On the Fokker-Planck approximation in the kinetic equation of multicomponent classical nucleation theory

TL;DR

This paper investigates the conditions under which the Fokker-Planck approximation accurately describes multicomponent nucleation kinetics, highlighting when higher-order effects must be considered for precise modeling.

Contribution

It provides a detailed analysis of the parameters affecting the validity of the Fokker-Planck approximation in multicomponent nucleation and suggests necessary modifications for accurate predictions.

Findings

The Fokker-Planck approximation is valid only under certain smallness conditions of parameters.

Higher-order derivatives or nonlinear force coefficients emerge when parameters are not small.

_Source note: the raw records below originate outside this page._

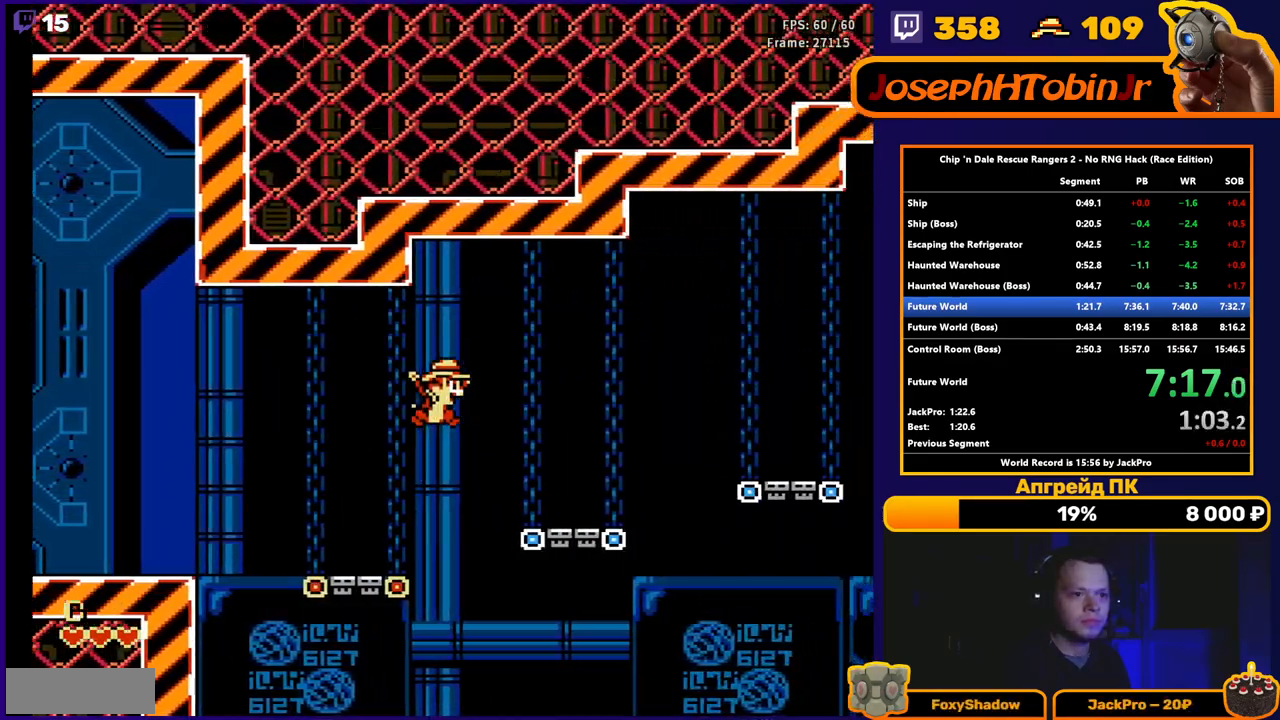
{"buttons": ["A", "DPAD_RIGHT"], "events": [[33, "A", "up"], [350, "A", "down"]]}
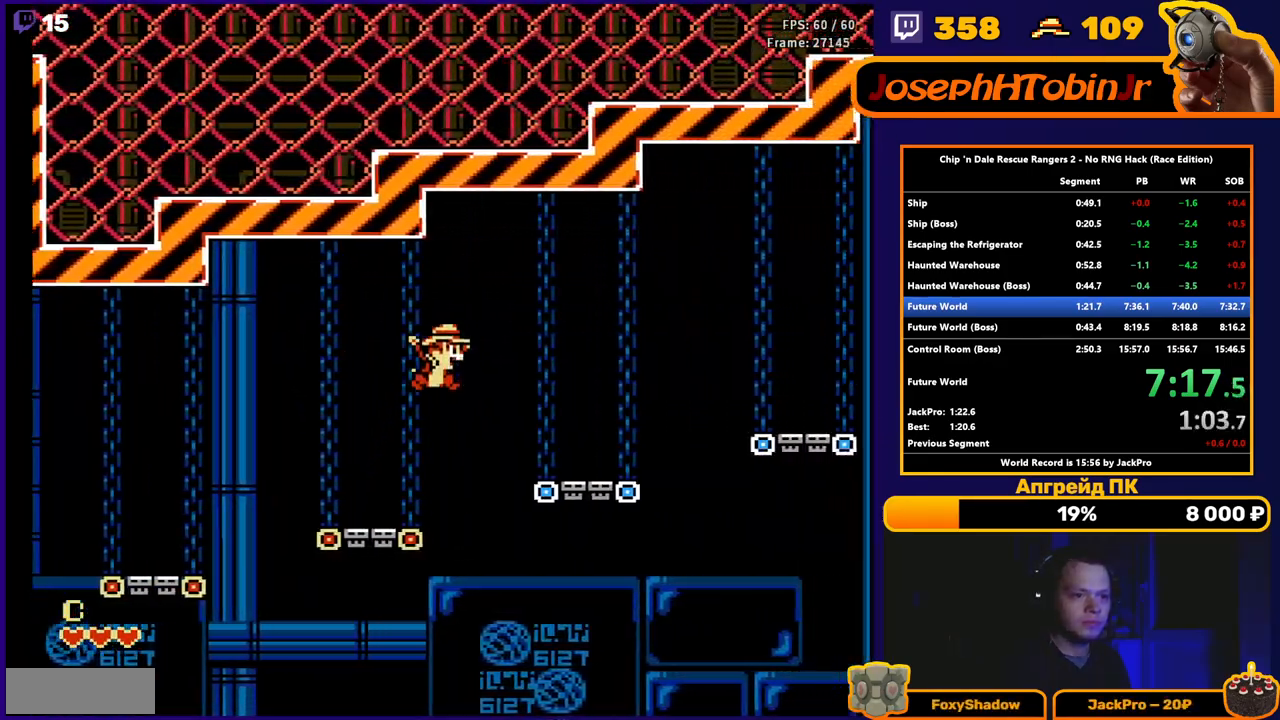
{"buttons": ["A", "DPAD_RIGHT"], "events": [[67, "A", "up"], [400, "A", "down"]]}
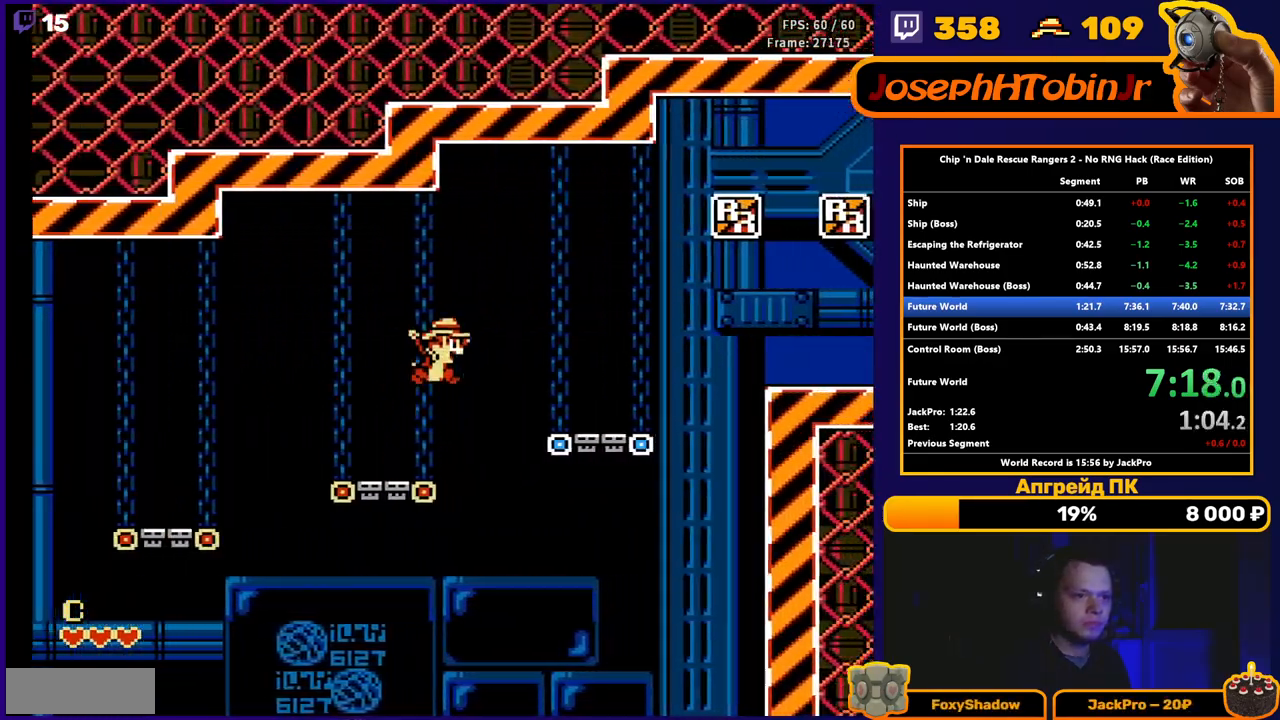
{"buttons": ["A", "DPAD_RIGHT"], "events": [[100, "A", "up"], [400, "A", "down"]]}
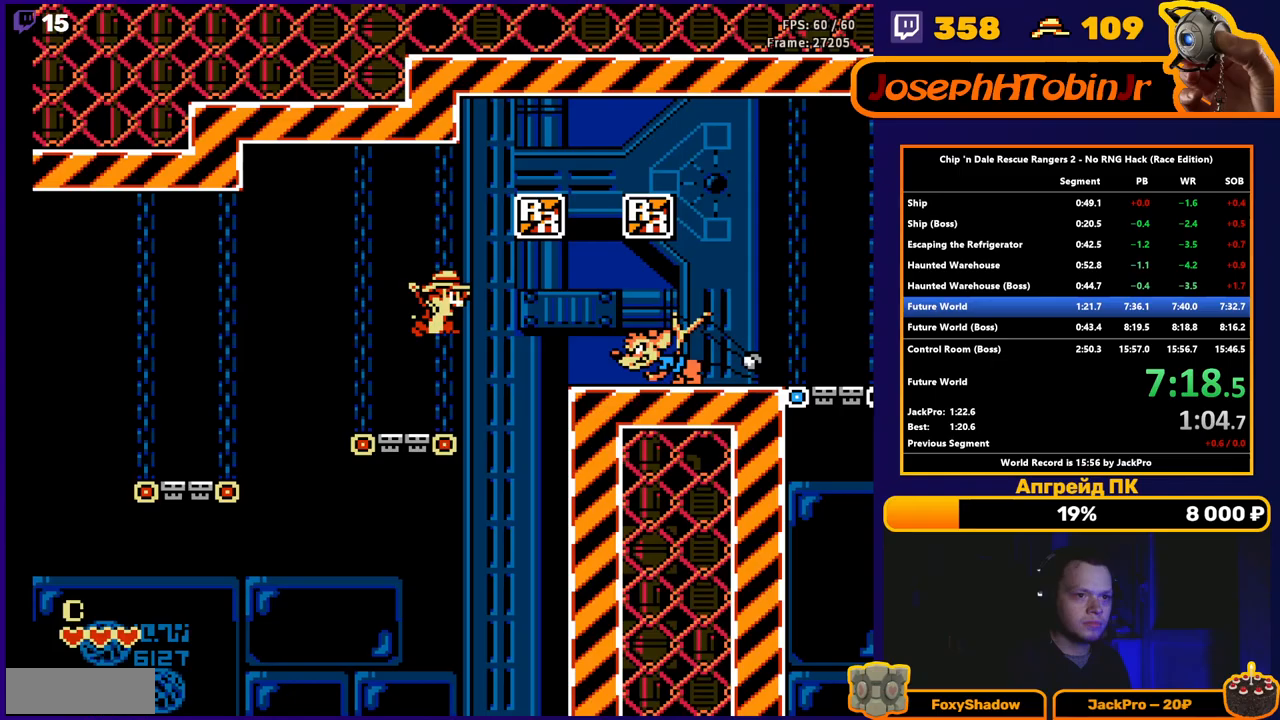
{"buttons": ["A", "DPAD_RIGHT"], "events": [[100, "A", "up"], [317, "DPAD_RIGHT", "up"], [417, "A", "down"], [450, "DPAD_RIGHT", "down"]]}
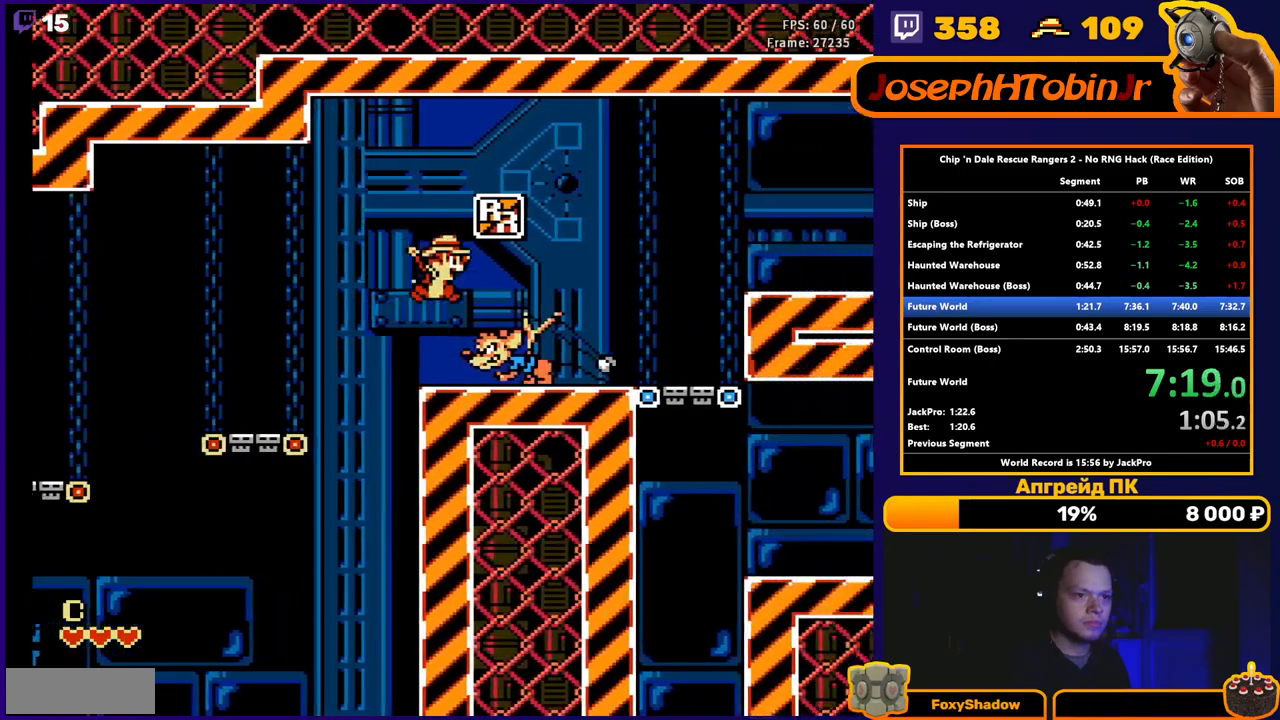
{"buttons": ["DPAD_RIGHT"], "events": [[217, "A", "up"]]}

Numerical results indicate the conventional nucleation rate expression may need modification for binary systems.

Abstract

We examine the validity of the Fokker-Planck equation with linear force coefficients as an approximation to the kinetic equation of nucleation in homogeneous isothermal multicomponent condensation. Starting with a discrete equation of balance governing the temporal evolution of the distribution function of an ensemble of multicomponent droplets and reducing it (by means of Taylor series expansions) to the differential form in the vicinity of the saddle point of the free energy surface, we have identified the parameters whereof the smallness is necessary for the resulting kinetic equation to have the form of the Fokker-Planck equation with linear (in droplet variables) force coefficients. The "non-smallness" of these parameters results either in the appearance of the third or higher order partial derivatives of the distribution function in the kinetic equation or in its force coefficients becoming non-linear functions of droplet variables, or both; this would render the conventional kinetic equation of multicomponent nucleation and its predictions inaccurate. As a numerical illustration, we carried out calculations for isothermal condensation in five binary systems of various non-ideality at T=293.15 K: 1-butanol--1-hexanol, water--methanol, water--ethanol, water--1-propanol, water--1-butanol. Our results suggest that under typical experimental conditions the kinetic equation of binary nucleation of classical nucleation theory may require a two-fold modification and, hence, the conventional expression for the steady-state binary nucleation rate may not be adequate for the consistent comparison of theoretical predictions with experimental data.